Vietnam is positioning itself as Southeast Asia’s next digital powerhouse as Amazon signals deeper long-term investment.
As global technology giants race to secure footholds in Southeast Asia’s fast-growing digital economy, Vietnam is emerging as a strategic battleground for artificial intelligence, cloud computing, and data infrastructure. In a high-level meeting in Hanoi this week, Vietnamese leader To Lam urged Amazon to expand its role in the country’s digital transformation push — underscoring Vietnam’s ambition to become a regional technology hub.
During talks at the Communist Party headquarters on May 22, To Lam met with David Zapolsky, Amazon’s Senior Vice President, Chief Global Affairs and Legal Officer. The Vietnamese leader praised Amazon’s decade-long business presence in Vietnam and highlighted the company’s contributions to economic development and the strengthening of Vietnam–U.S. ties.
The meeting comes at a critical moment for Vietnam’s economy. The country is aggressively repositioning itself from a low-cost manufacturing base into a higher-value digital and innovation-driven economy. Hanoi has accelerated reforms aimed at improving transparency, strengthening intellectual property protections, and creating a more favorable legal framework for high-tech foreign investment.
To Lam emphasized that economic, trade, and investment cooperation remain the core drivers of the Vietnam–U.S. Comprehensive Strategic Partnership, while science and technology cooperation is becoming a new breakthrough pillar in bilateral relations. He specifically called on Amazon to deepen collaboration in areas including data infrastructure, artificial intelligence, cloud services, and high-quality workforce training.
For Amazon, Vietnam represents one of Southeast Asia’s most promising long-term growth markets. With a young digital-native population, rising internet penetration, expanding e-commerce consumption, and increasing geopolitical diversification away from China, Vietnam has attracted growing interest from global tech firms and institutional investors alike.
Zapolsky said Amazon sees Vietnam as having the potential to become a leading technology nation in the region.

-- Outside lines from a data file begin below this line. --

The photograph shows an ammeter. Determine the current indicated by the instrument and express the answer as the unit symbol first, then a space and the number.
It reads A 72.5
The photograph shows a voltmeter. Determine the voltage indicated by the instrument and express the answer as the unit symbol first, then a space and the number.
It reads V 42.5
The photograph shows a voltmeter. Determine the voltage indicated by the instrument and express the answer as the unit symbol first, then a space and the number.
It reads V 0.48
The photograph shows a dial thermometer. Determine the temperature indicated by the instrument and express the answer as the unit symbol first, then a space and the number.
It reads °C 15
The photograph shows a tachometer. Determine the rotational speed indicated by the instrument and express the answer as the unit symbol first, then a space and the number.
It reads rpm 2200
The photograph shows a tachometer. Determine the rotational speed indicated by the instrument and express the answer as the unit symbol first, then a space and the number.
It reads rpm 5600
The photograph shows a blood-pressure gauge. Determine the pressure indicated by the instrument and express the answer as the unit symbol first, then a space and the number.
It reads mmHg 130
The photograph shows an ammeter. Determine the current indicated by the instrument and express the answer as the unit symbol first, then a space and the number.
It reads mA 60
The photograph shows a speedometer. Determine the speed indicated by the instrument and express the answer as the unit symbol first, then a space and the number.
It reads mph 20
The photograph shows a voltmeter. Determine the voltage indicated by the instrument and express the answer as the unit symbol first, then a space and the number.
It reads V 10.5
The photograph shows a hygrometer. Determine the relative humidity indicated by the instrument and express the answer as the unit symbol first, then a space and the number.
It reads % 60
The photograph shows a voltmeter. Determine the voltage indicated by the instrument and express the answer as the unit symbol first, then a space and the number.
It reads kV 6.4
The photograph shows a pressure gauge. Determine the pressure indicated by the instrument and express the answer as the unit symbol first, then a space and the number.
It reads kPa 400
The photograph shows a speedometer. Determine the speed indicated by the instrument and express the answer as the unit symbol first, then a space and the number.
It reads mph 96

He reaffirmed the company’s long-term investment commitment and expressed interest in expanding cooperation in cloud computing, AI, and big data — sectors expected to define the next phase of Vietnam’s economic modernization.
The meeting also reflects a broader geopolitical shift reshaping global supply chains and digital infrastructure investment across Asia. As U.S. technology companies seek stable and strategically aligned markets in the Indo-Pacific, Vietnam is increasingly positioning itself not merely as a manufacturing alternative, but as a future innovation and data economy hub.
The bigger question now is whether Vietnam can move fast enough to convert global tech interest into large-scale digital infrastructure investments before regional competitors like Indonesia, Malaysia, and Thailand capture the next wave of AI-driven capital flowing into Southeast Asia.